Kaepernick can do all that and more. 

Blessed with a rocket for an arm and a 4.53-second 40-yard dash time, Kaepernick can make defenses pay every single play. 

On plays when Smith would take a sack rather than try to force a pass into coverage, Kaepernick can avoid the pressure and either run the ball for a big gain or make a huge play downfield to one of the 49ers many talented receivers.

One of the things I was worried about before the season began with this young quarterback is that we didn't know whether or not he would be as careful with the football as Smith—who has been one of the best in the NFL since the beginning of 2011.

So far, Kaepernick has proven to me that he's capable of playing with the same kind of care and precision Smith has showed, but his upside is so much higher than Smith's. 

Sure, he needs to work on his touch. Sure, he is raw. But there isn't a throw he can't make, and the 49ers offense is significantly more dynamic with him behind center. 

Case in point: Vernon Davis. 

Davis hasn't been as involved in the passing game as I'm sure he'd like, and I know I'd like, for the better part of a month. He hasn't caught a touchdown pass since Week 3.

In his first career start, Kaepernick found Davis four times in the first quarter, including a three-yard touchdown pass. Kaepernick trusts his arm more than Smith does, and he's firing the ball into tighter spots than Smith feels comfortable doing. 

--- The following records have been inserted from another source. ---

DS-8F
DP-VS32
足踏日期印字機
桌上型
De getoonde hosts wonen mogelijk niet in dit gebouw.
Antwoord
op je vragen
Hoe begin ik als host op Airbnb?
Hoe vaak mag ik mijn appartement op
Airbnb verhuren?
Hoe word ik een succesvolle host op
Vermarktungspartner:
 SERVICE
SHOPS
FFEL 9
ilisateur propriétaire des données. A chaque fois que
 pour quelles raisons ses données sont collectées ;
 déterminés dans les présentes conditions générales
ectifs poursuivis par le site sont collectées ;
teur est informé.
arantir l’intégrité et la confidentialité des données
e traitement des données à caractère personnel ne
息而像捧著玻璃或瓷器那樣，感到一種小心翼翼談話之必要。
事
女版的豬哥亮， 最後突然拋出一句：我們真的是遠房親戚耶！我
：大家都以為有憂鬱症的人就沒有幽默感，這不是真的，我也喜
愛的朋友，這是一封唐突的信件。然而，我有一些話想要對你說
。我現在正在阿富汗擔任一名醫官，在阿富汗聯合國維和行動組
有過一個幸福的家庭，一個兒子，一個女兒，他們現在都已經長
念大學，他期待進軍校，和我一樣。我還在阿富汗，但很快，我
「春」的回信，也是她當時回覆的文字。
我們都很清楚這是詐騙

He's making the same checks at the line of scrimmage that we've seen from Smith the past couple of years, too. One play in particular that stands out to me from this game came in the first quarter: Kaepernick saw Randy Moss on an island on the left side of the field, changed the play and threw it right on the money for a first down. 

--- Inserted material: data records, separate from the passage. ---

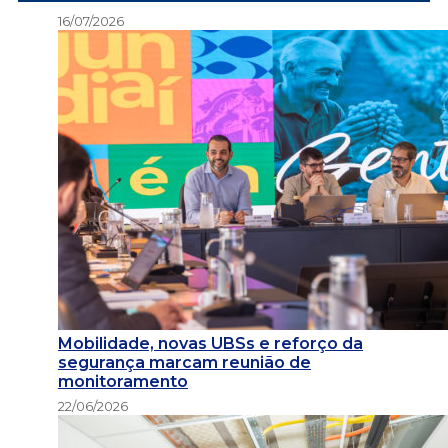
16/07/2026
Mobilidade, novas UBSs e reforço da
segurança marcam reunião de
monitoramento
22/06/2026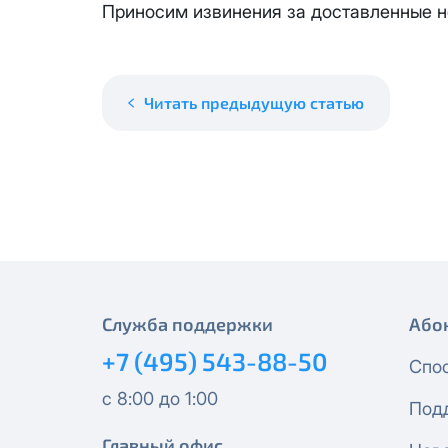
месяцев, публичный IP-адрес
Приносим извинения за доставленные н
Спутник 40
IP-адрес будет прекращено б
Получить новые сетевые рек
Оптима
Читать предыдущую статью
Спутник 100
МойДом200
Спутник 200
МойДом300
Служба поддержки
Або
Эксклюзив
+7 (495) 543-88-50
Спо
МойДом500
с 8:00 до 1:00
Под
Главный офис
Спутник 300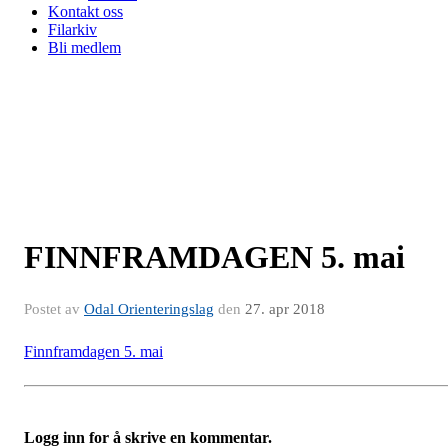
Kontakt oss
Filarkiv
Bli medlem
FINNFRAMDAGEN 5. mai
Postet av
Odal Orienteringslag
den
27. apr 2018
Finnframdagen 5. mai
Logg inn for å skrive en kommentar.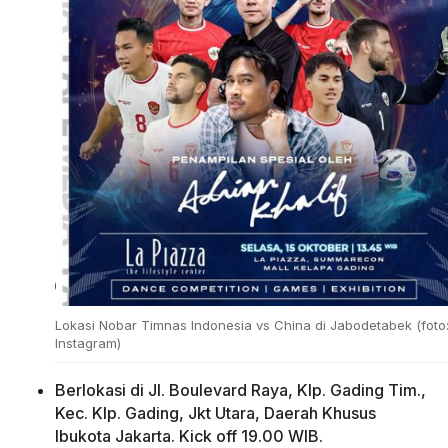
Lokasi Nobar Timnas Indonesia vs China di Jabodetabek (foto
Instagram)
Berlokasi di Jl. Boulevard Raya, Klp. Gading Tim.,
Kec. Klp. Gading, Jkt Utara, Daerah Khusus
Ibukota Jakarta. Kick off 19.00 WIB.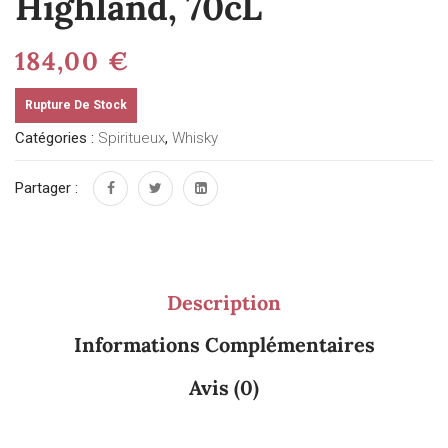
Highland, 70cL
184,00
€
Rupture De Stock
Catégories :
Spiritueux
,
Whisky
Partager :
Description
Informations Complémentaires
Avis (0)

As of this moment, with 12:40 remaining in the second half on Monday Night Football against the Chicago Bears, Kaepernick has hit on 9-of-11 passes for 158 yards with one touchdown and zero interceptions.

Against. The. Bears.

Yes, Smith has been a winning quarterback since Harbaugh joined the franchise, but Kaepernick has what it takes to make the 49ers offense into one of the most feared units in the NFL.